Die Checkliste für die Intimoperation
Der Arzt sollte auch auf Intimchirurgie spezialisiert sein.
Er sollte pro Jahr mindestens 30 bis 50 Operationen in diesem Bereich durchgeführt haben.
Er sollte sich regelmäßig fortbilden.
Fragen Sie, welches Hygiene-Institut die Praxisklinik überwacht und lassen Sie sich das Zertifikat zeigen.
Die Untersuchung sollte in einem speziellen Raum und auf einem gynäkologischen Stuhl stattfinden.
Das Haus sollte über ein Ultraschallgerät verfügen und der Arzt eine speziell Ausbildung dafür vorweisen können.
Laboruntersuchungen sollten selbstverständlich sein.
Die Praxis sollte über personelle und technische Voraussetzungen für das Management von Komplikationen verfügen.

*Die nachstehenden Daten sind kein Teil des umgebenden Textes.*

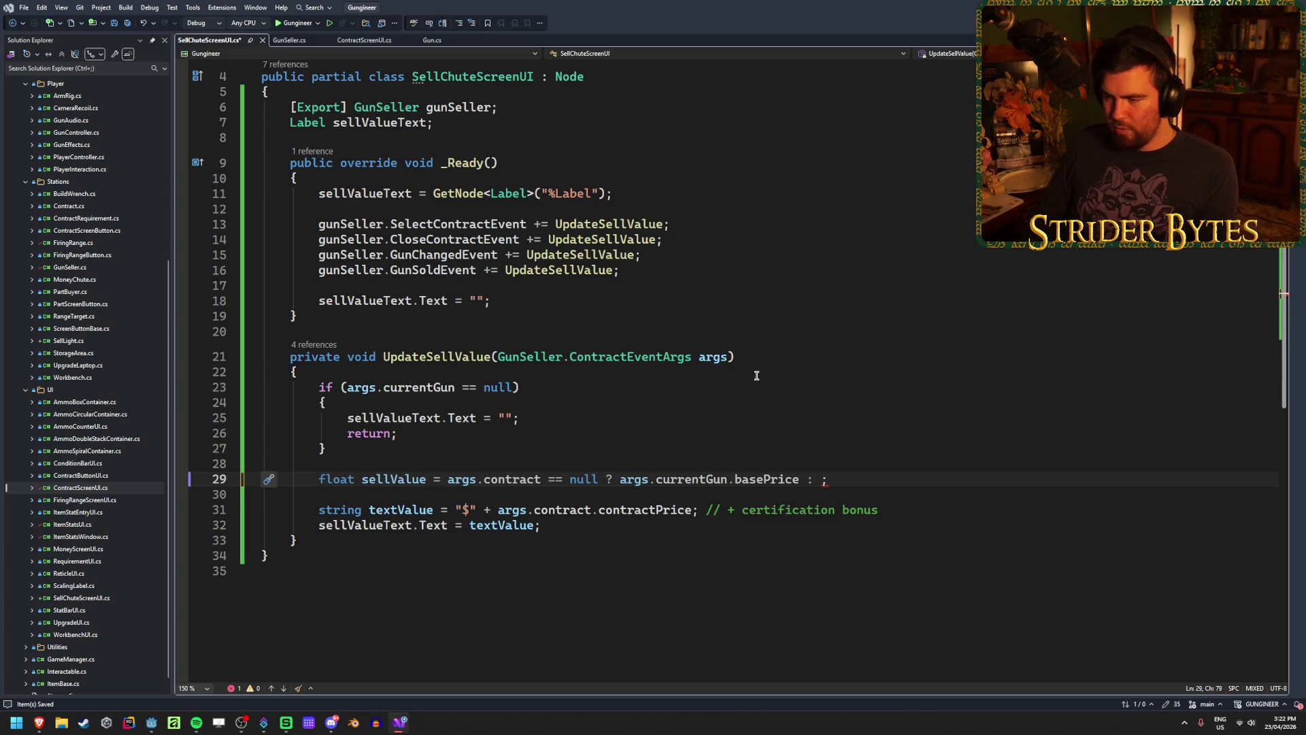
text(args.contract.)
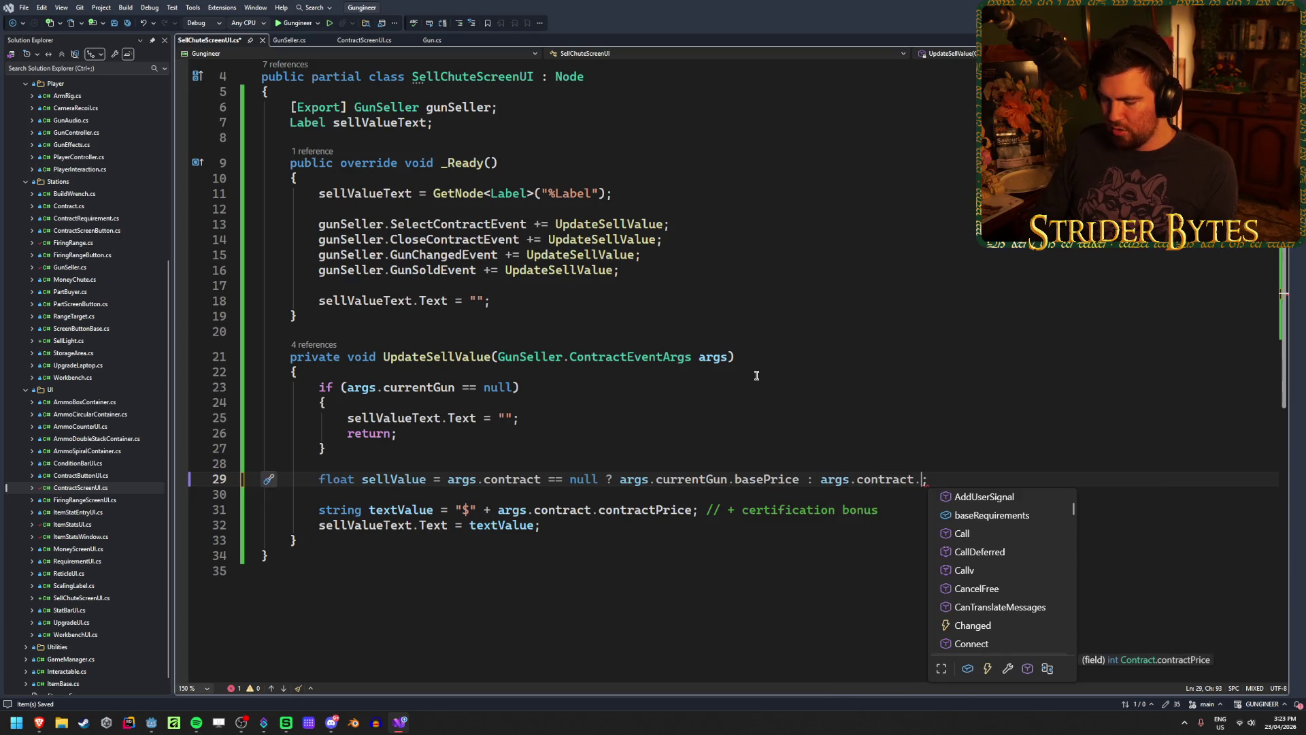
text(pric)
key(Tab)
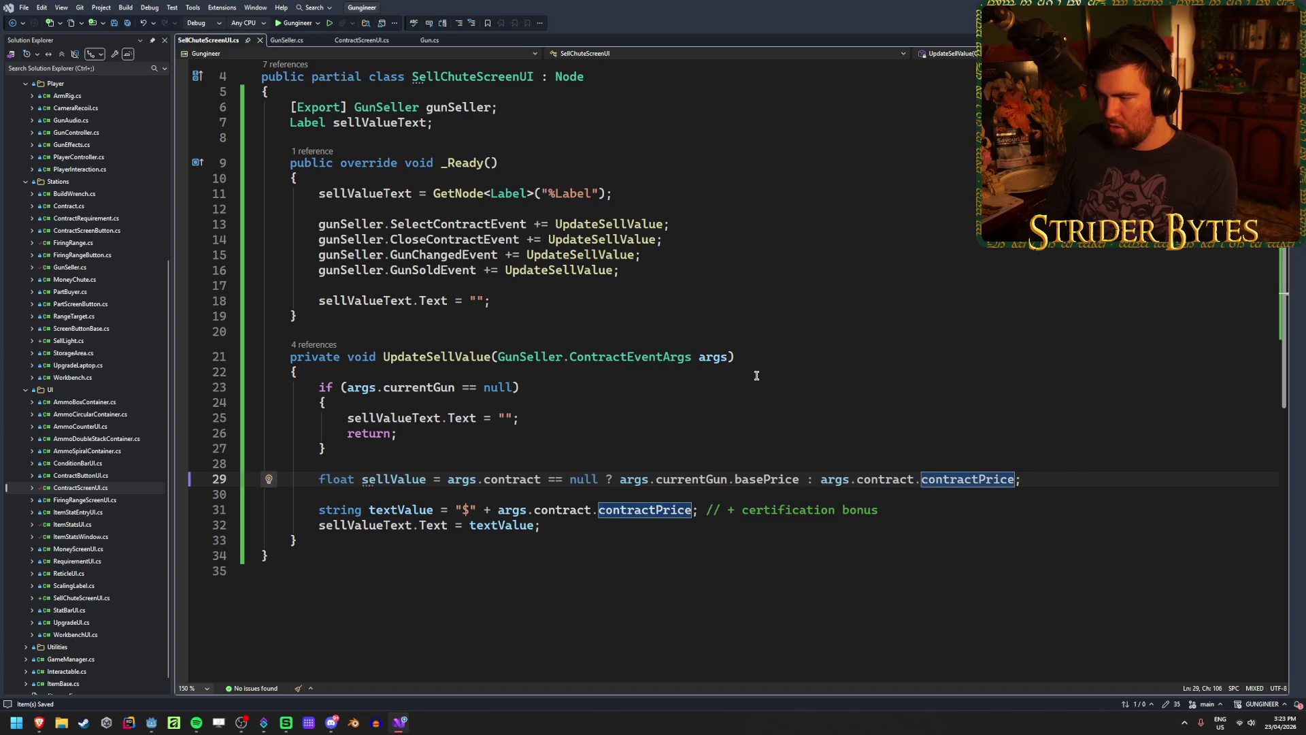
click(1041, 477)
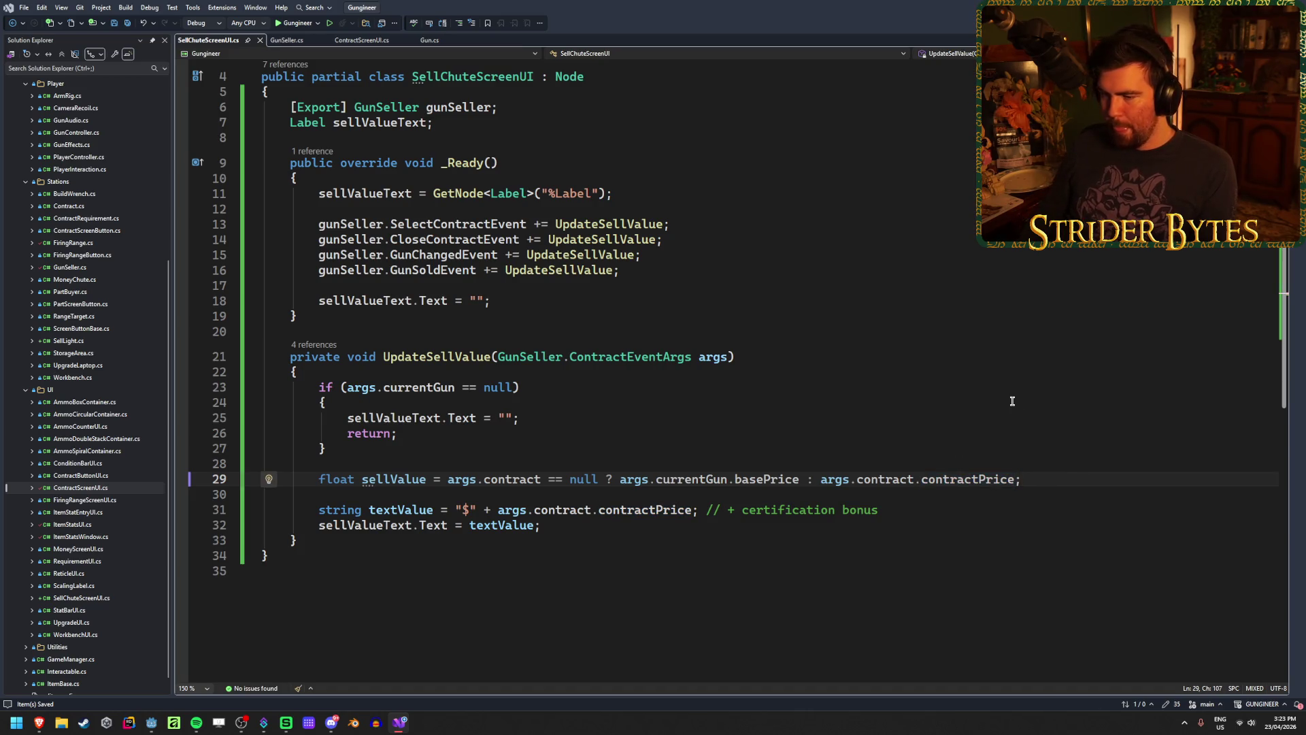
key(Return)
Move the '// + certification bonus' comment to line 30 under sellValue and save
text(//)
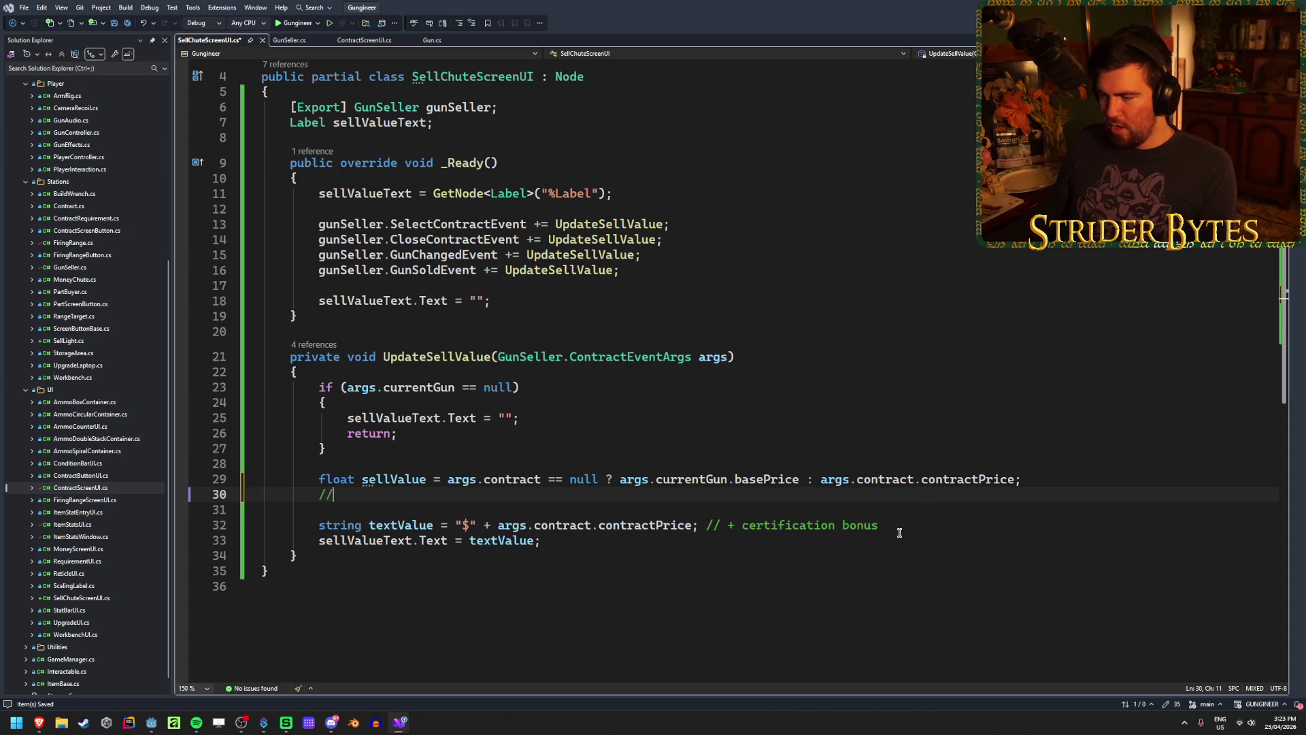
drag(884, 524, 702, 524)
key(ctrl+c)
key(Delete)
click(419, 490)
key(ctrl+v)
key(Home)
key(Delete)
key(Delete)
key(Delete)
key(ctrl+s)
key(End)
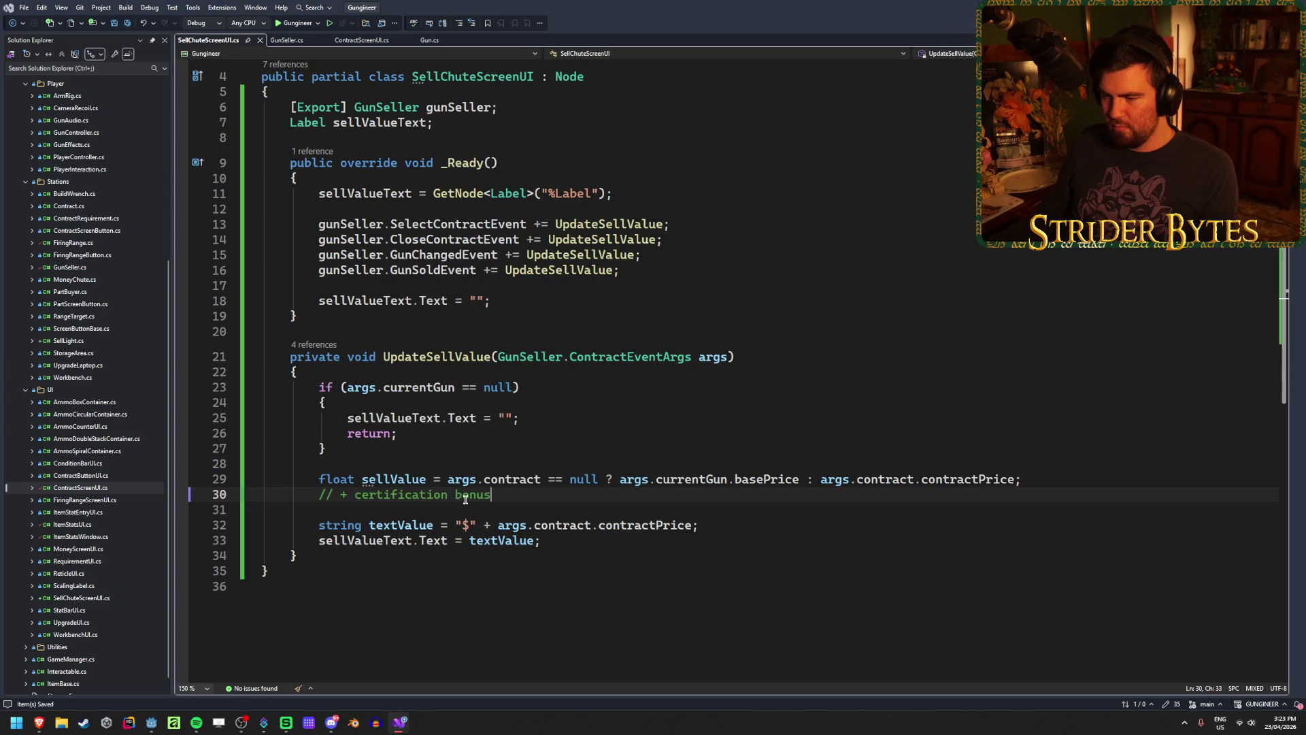
Replace args.contract.contractPrice with sellValue in line 32's textValue expression
click(741, 532)
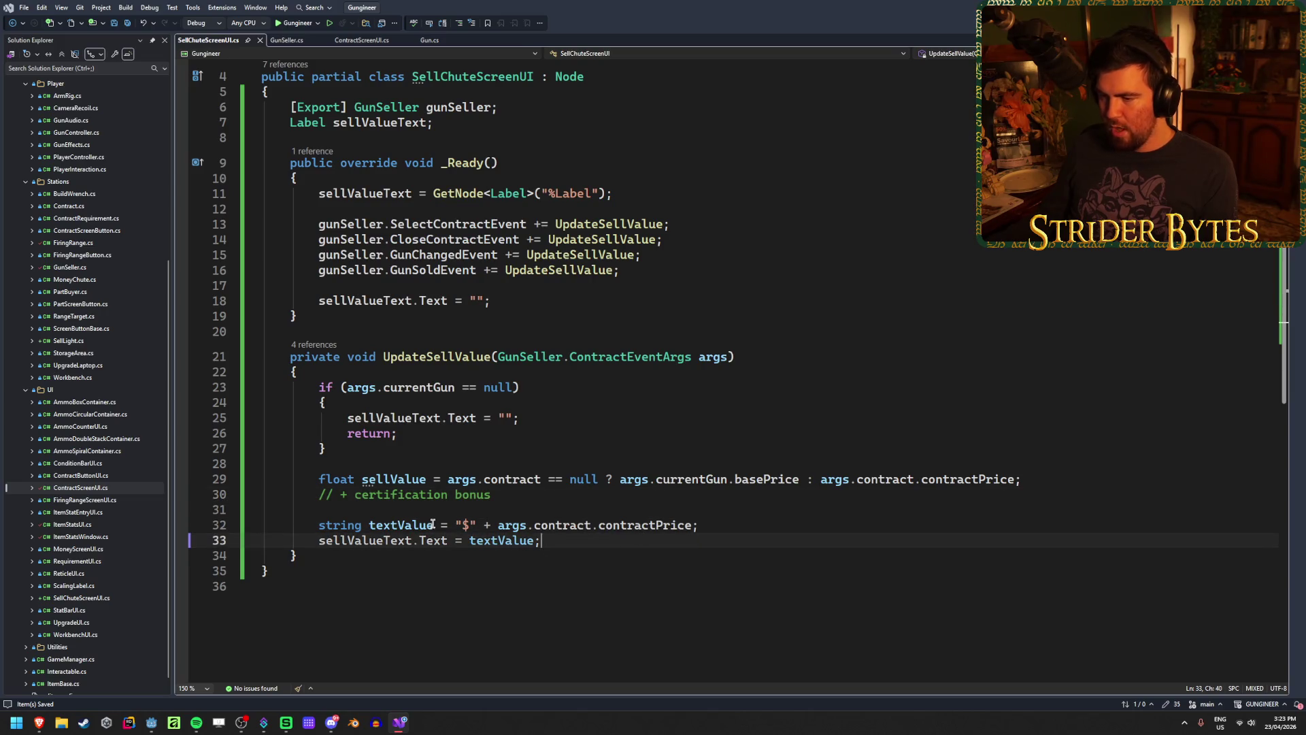
drag(692, 525, 500, 528)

Sie müssen sich gut aufgehoben fühlen, Ihr medizinisches Anliegen soll sensibel behandelt werden.
Der Arzt sollte Ihnen die Kosten vor der Operation genau darlegen.
Die Praxis sollte die Möglichkeit anbieten, nach der Operation für eine Nacht zur Überwachung zu bleiben.
Die behandelnden Ärzte sollten nach der Operation für 24 Stunden und am Wochenende für Sie erreichbar sein.